Data excerpts Start Marker

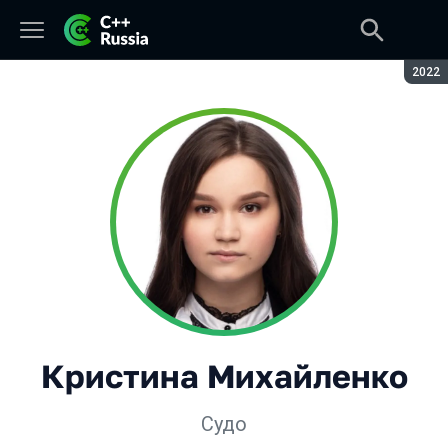
Сезон
2022
Кристина Михайленко
Судо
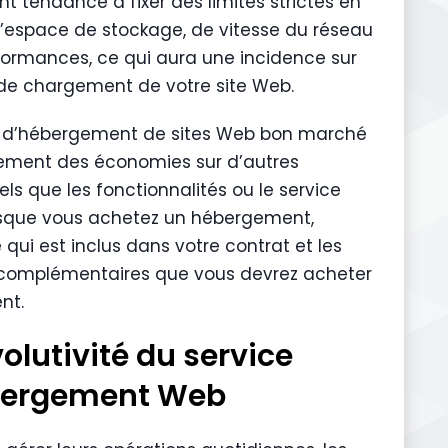
t tendance à fixer des limites strictes en
’espace de stockage, de vitesse du réseau
formances, ce qui aura une incidence sur
de chargement de votre site Web.
s d’hébergement de sites Web bon marché
ement des économies sur d’autres
els que les fonctionnalités ou le service
orsque vous achetez un hébergement,
e qui est inclus dans votre contrat et les
complémentaires que vous devrez acheter
nt.
volutivité du service
bergement Web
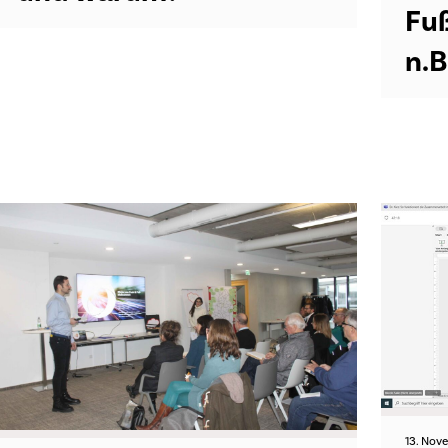
Fuß
n.
13. Nov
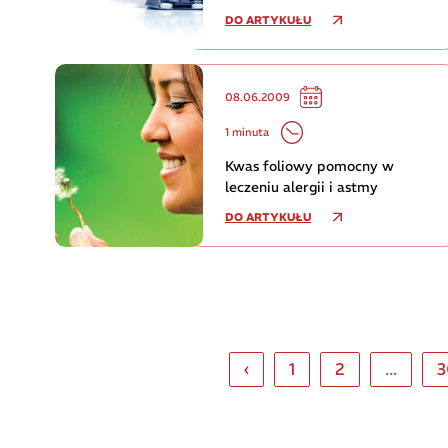
DO ARTYKUŁU
08.06.2009
1 minuta
Kwas foliowy pomocny w
leczeniu alergii i astmy
DO ARTYKUŁU
‹
1
2
...
3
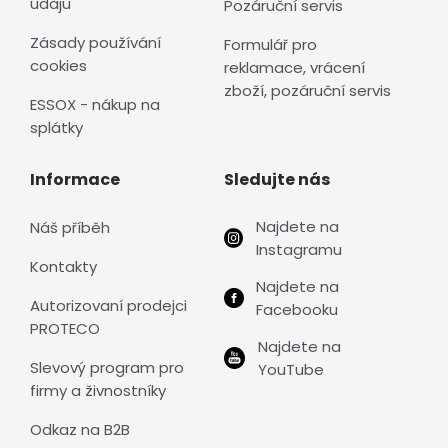
údajů
Pozáruční servis
Zásady používání
Formulář pro
cookies
reklamace, vrácení
zboží, pozáruční servis
ESSOX - nákup na
splátky
Informace
Sledujte nás
Najdete na
Náš příběh
Instagramu
Kontakty
Najdete na
Autorizovaní prodejci
Facebooku
PROTECO
Najdete na
Slevový program pro
YouTube
firmy a živnostníky
Odkaz na B2B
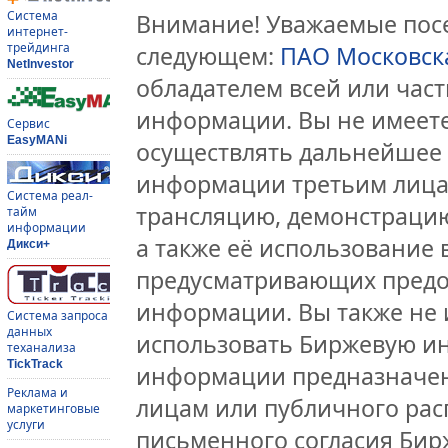
Система
Внимание! Уважаемые посе
интернет-
трейдинга
следующем:
ПАО Московск
NetInvestor
обладателем всей или час
информации. Вы не имеете
Сервис
EasyMANi
осуществлять дальнейшее
информации третьим лицам
Система реал-
трансляцию, демонстрацию
тайм
информации
а также её использование 
Дикси+
предусматривающих предо
информации. Вы также не 
Система запроса
данных
использовать Биржевую и
теханализа
TickTrack
информации предназначен
Реклама и
лицам или публичного расп
маркетинговые
услуги
письменного согласия Би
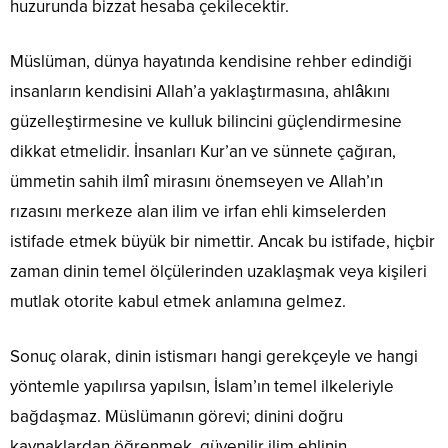
huzurunda bizzat hesaba çekilecektir.
Müslüman, dünya hayatında kendisine rehber edindiği
insanların kendisini Allah’a yaklaştırmasına, ahlâkını
güzelleştirmesine ve kulluk bilincini güçlendirmesine
dikkat etmelidir. İnsanları Kur’an ve sünnete çağıran,
ümmetin sahih ilmî mirasını önemseyen ve Allah’ın
rızasını merkeze alan ilim ve irfan ehli kimselerden
istifade etmek büyük bir nimettir. Ancak bu istifade, hiçbir
zaman dinin temel ölçülerinden uzaklaşmak veya kişileri
mutlak otorite kabul etmek anlamına gelmez.
Sonuç olarak, dinin istismarı hangi gerekçeyle ve hangi
yöntemle yapılırsa yapılsın, İslam’ın temel ilkeleriyle
bağdaşmaz. Müslümanın görevi; dinini doğru
kaynaklardan öğrenmek, güvenilir ilim ehlinin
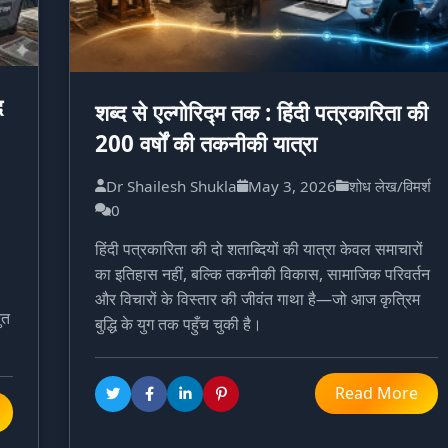
द
शब्द से एल्गोरिद्म तक : हिंदी पत्रकारिता की
200 वर्षों की तकनीकी यात्रा
Dr Shailesh Shukla
May 3, 2026
शोध लेख/विमर्श
0
हिंदी पत्रकारिता की दो शताब्दियों की यात्रा केवल समाचारों
का इतिहास नहीं, बल्कि तकनीकी विकास, सामाजिक परिवर्तन
और विचारों के विस्तार की जीवंत गाथा है—जो आज कृत्रिम
ुत
बुद्धि के युग तक पहुँच चुकी है।
Read More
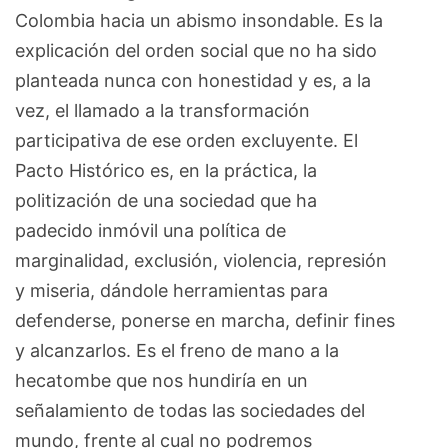
Colombia hacia un abismo insondable. Es la
explicación del orden social que no ha sido
planteada nunca con honestidad y es, a la
vez, el llamado a la transformación
participativa de ese orden excluyente. El
Pacto Histórico es, en la práctica, la
politización de una sociedad que ha
padecido inmóvil una política de
marginalidad, exclusión, violencia, represión
y miseria, dándole herramientas para
defenderse, ponerse en marcha, definir fines
y alcanzarlos. Es el freno de mano a la
hecatombe que nos hundiría en un
señalamiento de todas las sociedades del
mundo, frente al cual no podremos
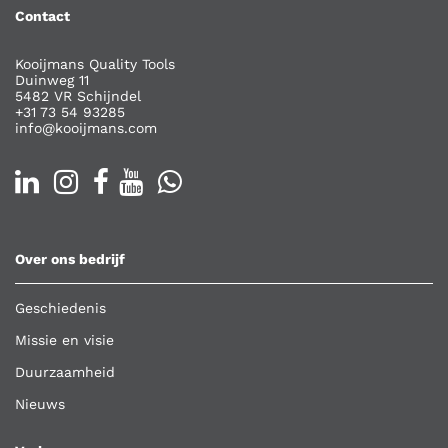
Contact
Kooijmans Quality Tools
Duinweg 11
5482 VR Schijndel
+31 73 54 93285
info@kooijmans.com
Over ons bedrijf
Geschiedenis
Missie en visie
Duurzaamheid
Nieuws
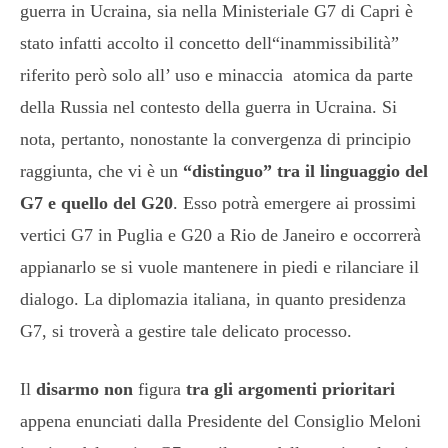
guerra in Ucraina, sia nella Ministeriale G7 di Capri è
stato infatti accolto il concetto dell“inammissibilità”
riferito però solo all’ uso e minaccia atomica da parte
della Russia nel contesto della guerra in Ucraina. Si
nota, pertanto, nonostante la convergenza di principio
raggiunta, che vi è un
“distinguo” tra il linguaggio del
G7 e quello del G20
. Esso potrà emergere ai prossimi
vertici G7 in Puglia e G20 a Rio de Janeiro e occorrerà
appianarlo se si vuole mantenere in piedi e rilanciare il
dialogo. La diplomazia italiana, in quanto presidenza
G7, si troverà a gestire tale delicato processo.
Il
disarmo
non
figura
tra gli argomenti prioritari
appena enunciati dalla Presidente del Consiglio Meloni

Data excerpts End Marker

#### [Directions for this task]
If a line in the records includes the string "service", copy it.

#### [Exercise result]
els que les fonctionnalités ou le service
volutivité du service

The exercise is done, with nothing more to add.